Les croyances parentales expliquent jusqu’à 19 % de la variation observée dans les compétences linguistiques des enfants
Nous terminons notre analyse par une exploration du pouvoir prédictif des croyances parentales sur le développement de l’enfant. En utilisant les données d’une étude longitudinale qui a suivi les parents et les enfants pendant quatre ans à partir de l’âge d’un an, nous montrons que les croyances parentales prédisent fortement et systématiquement les compétences linguistiques des enfants. Les familles impliquées dans l’étude vivent dans la région métropolitaine de Chicago et sont issues de milieux socio-économiques défavorisés. Nos résultats indiquent que les corrélations entre les croyances parentales et les compétences des enfants sont systématiquement positives, à la fois à différents âges et à travers différentes mesures de compétences. De plus, nous constatons qu’une grande partie de la variation des résultats des enfants s’explique par la variation des croyances parentales. Par exemple, nous montrons que les croyances mesurées entre 19 et 22 mois expliquent 18,7 % de la variation des compétences langagières des enfants un an et demi plus tard.

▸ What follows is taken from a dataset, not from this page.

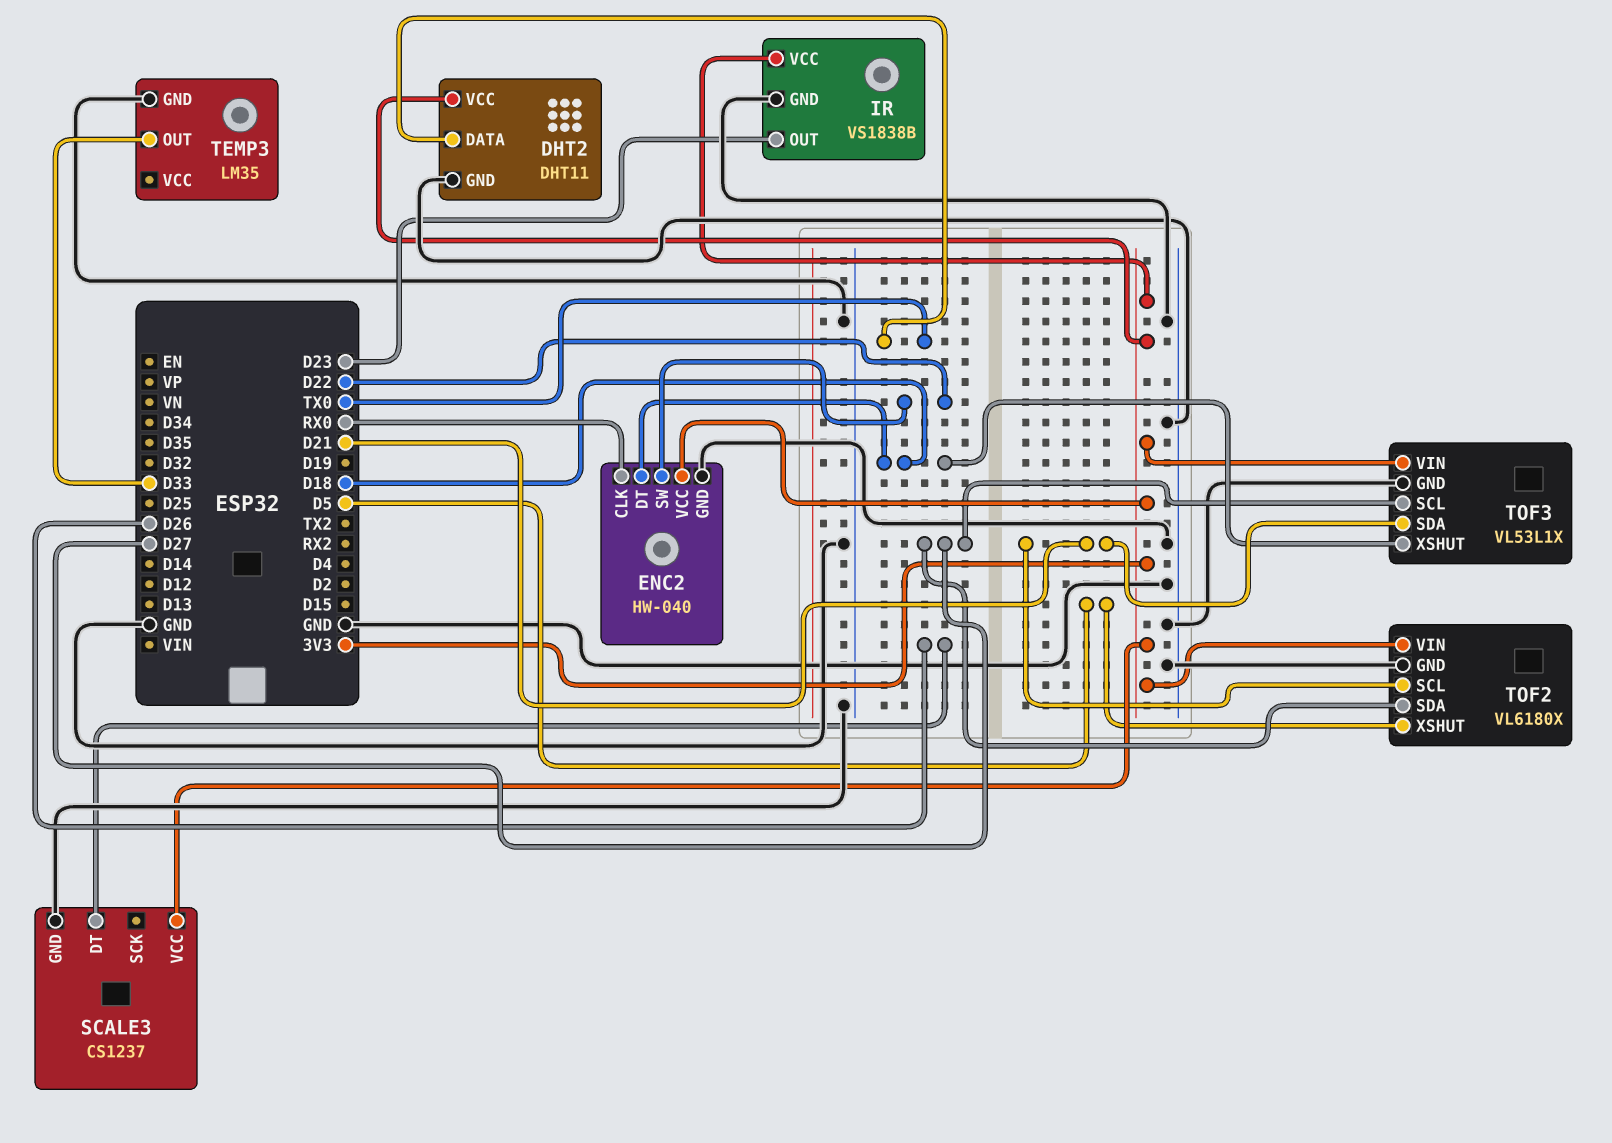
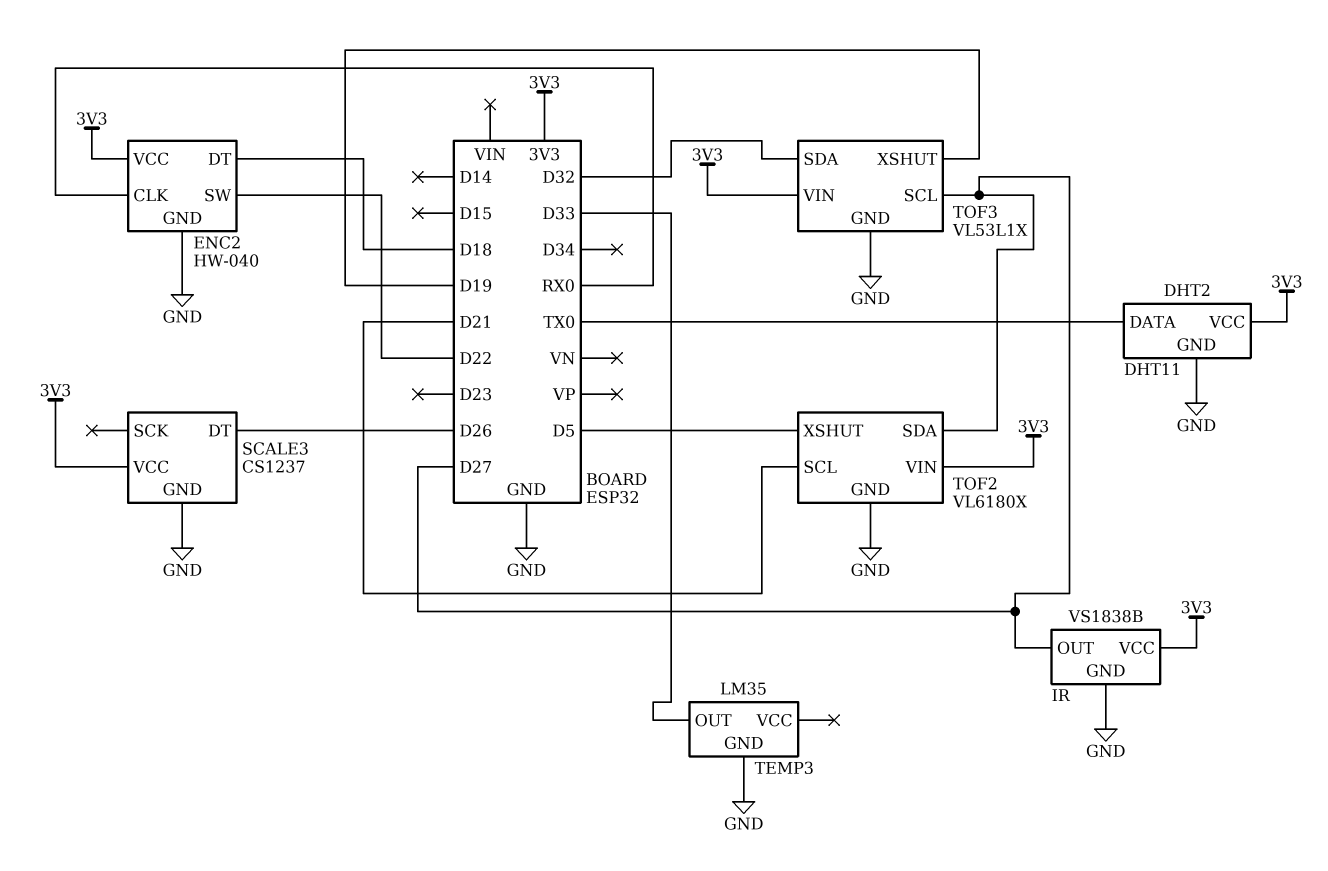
IR pin OUT: D23 -> D27
TOF3 pin SDA: D21 -> D32
TOF3 pin XSHUT: D18 -> D19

La recherche sur le développement de l’enfant indique que les investissements dans la petite enfance conduisent à de meilleurs résultats à long terme chez les enfants (Bailey et al. 2021, Heckman et Karapakula 2019), appelant à davantage de recherches sur les politiques optimales nécessaires pour réduire les inégalités précoces au sein des sociétés modernes. Pourtant, il existe une grande hétérogénéité dans l’investissement dans l’enfance et les résultats des enfants observés dans toutes les strates socio-économiques. Nous abordons les disparités de la petite enfance différemment en nous concentrant sur les croyances parentales en tant que moteur potentiel des apports disparates et des résultats des enfants. Nos résultats suggèrent que fournir des informations et des conseils susceptibles de modifier les croyances parentales concernant l’impact des investissements parentaux sur les enfants peut être une voie vers l’amélioration des résultats de préparation à l’école.